------ SUPPLIED TEXT ------

Transforming waste into wonder: El Anatsui’s philosophy
by Queenswill Bestman Nov 26, 2025
“The poverty of the materials used in no way precludes the telling of rich and wonderful stories.” — El Anatsui
When El Anatsui walks through the streets of Nsukka, Nigeria, or visits local recycling stations, he sees what most of us overlook: discarded bottle caps glinting in the sun, aluminum remnants of consumed liquor, fragments of a story waiting to be told. These “poor” materials, destined for landfills, become the vocabulary for some of the most breathtaking contemporary art in the world.
Born in Anyako, Ghana, in 1944. The son of a master Kente cloth weaver, Anatsui has spent over five decades proving that artistic brilliance isn’t measured by the cost of one’s materials, but by the depth of one’s vision. His monumental metallic tapestries, assembled from thousands of flattened bottle caps sewn together with copper wire, now hang in The Metropolitan Museum of Art, the British Museum, and the Vatican. They routinely sell for over a million dollars at auction. Yet their origins remain deliberately humble.

------

- WRITTEN TASK 1:
Please retype the text lines of the listing below word for word, omitting the pictures.

------ INFORMATION PROVIDED ------

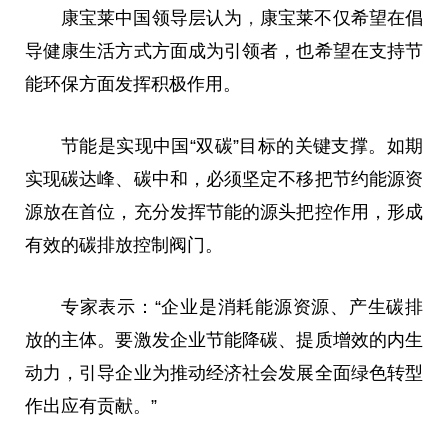
康宝莱中国领导层认为
，
康宝莱不仅希望在倡
导健康生活方式方面成为引领者，也希望在支持节
能环保方面发挥积极作用。
节能是实现中国“双碳”目标的关键支撑。如期
实现碳达峰、碳中和，必须坚定不移把节约能源资
源放在首位，充分发挥节能的源头把控作用，形成
有效的碳排放控制阀门。
专家表示：“企业是消耗能源资源、产生碳排
放的主体。要激发企业节能降碳、提质增效的内生
动力，引导企业为推动经济社会发展全面绿色转型
作出应有贡献。”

------

- WRITTEN TASK 2:
In the El Anatsui article, what was Anatsui's father's trade?

- EXERCISE OUTPUT 1:
康宝莱中国领导层认为
，
康宝莱不仅希望在倡
导健康生活方式方面成为引领者，也希望在支持节
能环保方面发挥积极作用。
节能是实现中国“双碳”目标的关键支撑。如期
实现碳达峰、碳中和，必须坚定不移把节约能源资
源放在首位，充分发挥节能的源头把控作用，形成
有效的碳排放控制阀门。
专家表示：“企业是消耗能源资源、产生碳排
放的主体。要激发企业节能降碳、提质增效的内生
动力，引导企业为推动经济社会发展全面绿色转型
作出应有贡献。”

- EXERCISE OUTPUT 2:
He was a master Kente cloth weaver.